This Saturday, my team will be competing in the UH-Victoria MBA Case Competition. It’s the culmination of the Strategic Management course, which is itself the capstone course of the program. Fourteen teams will be competing, presenting the results of fifteen weeks of research, analysis, and developed recommendations for company strategy. Along the way, our team has learned and reinforced some interesting lessons about the business world and people in general.
This semester’s target company is PetSmart, Inc., the leader for the pet product and services industry in the United States. I will be posting the results of the competition, and details of our analysis and recommendations on Stolen Thunder after the competition is over, but for now I want to note that the company was remarkable for its combination of smart moves and missed opportunities, of keen insights and odd missteps. This is generally because like all companies, PetSmart is made up of its people and is the combination of their talents, efforts, and inspiration. In their specific case, most of PetSmart’s strategic decisions reflect the fact that all of the senior management were hand-picked by CEO Philip Francis. When you do that, you get a group which is loyal, almost always in agreement, and committed to the CEO’s strategy, but you also lose the perspective of differing opinions and the chance to test assumptions, or in PetSmart’s case especially, the follow-through to make sure your strategy is fully effective. PetSmart is generally in good shape and is being run pretty well, but even so my team found several areas where the company could maximize its advantage or avoid potentially critical problems – and in most cases these opportunities seemed obvious to us from the company and industry environment and resources available.

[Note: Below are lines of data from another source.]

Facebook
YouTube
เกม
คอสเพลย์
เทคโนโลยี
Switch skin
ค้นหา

Sometimes it comes from a proprietary way of thinking, a desire to make sure that a company keeps control of its plans and operations, so that open discussion is lost in the interest of protecting company strategy. Other times, though, it’s an unfortunate exercise of human pique, of refusing to consider alternatives or suggestions in the misguided belief that no additional perspective is needed or useful. And that attitude is mighty common. What amazes me after studying business at the macro level for a couple years, is not that some businesses get into trouble, but that every business will sooner or later face a crisis that was largely avoidable, or miss an opportunity that could have significantly improved its financial health. This does not happen through lack of ability, but is the result of strategic choices made but not revisited.

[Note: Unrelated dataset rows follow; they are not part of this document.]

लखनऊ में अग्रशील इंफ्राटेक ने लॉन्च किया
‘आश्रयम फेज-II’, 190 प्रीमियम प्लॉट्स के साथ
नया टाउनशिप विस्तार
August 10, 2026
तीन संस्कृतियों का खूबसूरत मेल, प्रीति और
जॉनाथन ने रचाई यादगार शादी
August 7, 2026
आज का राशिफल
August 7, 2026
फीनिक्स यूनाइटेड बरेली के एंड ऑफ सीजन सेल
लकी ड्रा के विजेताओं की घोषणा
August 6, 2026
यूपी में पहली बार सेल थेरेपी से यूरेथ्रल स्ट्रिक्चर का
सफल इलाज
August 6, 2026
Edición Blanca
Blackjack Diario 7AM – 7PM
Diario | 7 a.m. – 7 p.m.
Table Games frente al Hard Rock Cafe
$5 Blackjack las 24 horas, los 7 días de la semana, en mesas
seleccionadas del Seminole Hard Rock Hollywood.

People outside business often imagine that they understand the theory and practice of high-level corporate strategy, or at least they believe the talking heads in government and the media who tell them that they understand business better than people with decades of industry experience and top-level education in the field. This is just one reason why Op-Eds and government plans are generally not able to effectively resolve business strategy problems; they are making assumptions and jumping to conclusions. This of course would give the reader pause when considering my own column, as this would reasonably challenge my own statements and judgments, which brings me to my general recommendation for businessmen and anyone interested in financial health, whether for an individual, a company, or for the nation. Use your own mind and experience in making decisions, but it’s generally important to consider as many relevant contributions as you can find. The common factor in the situations at GM, Chrysler, AIG, Merrill Lynch, and so many other companies which have run into serious trouble of late, is an insular culture that self-promotes, increasing confidence in its own strategies but ignoring potentially vital warning signs and alternatives that a simple Deming loop process could have provided. Come to that, such behavior is all too common, and the results from such assumptions all but unavoidable.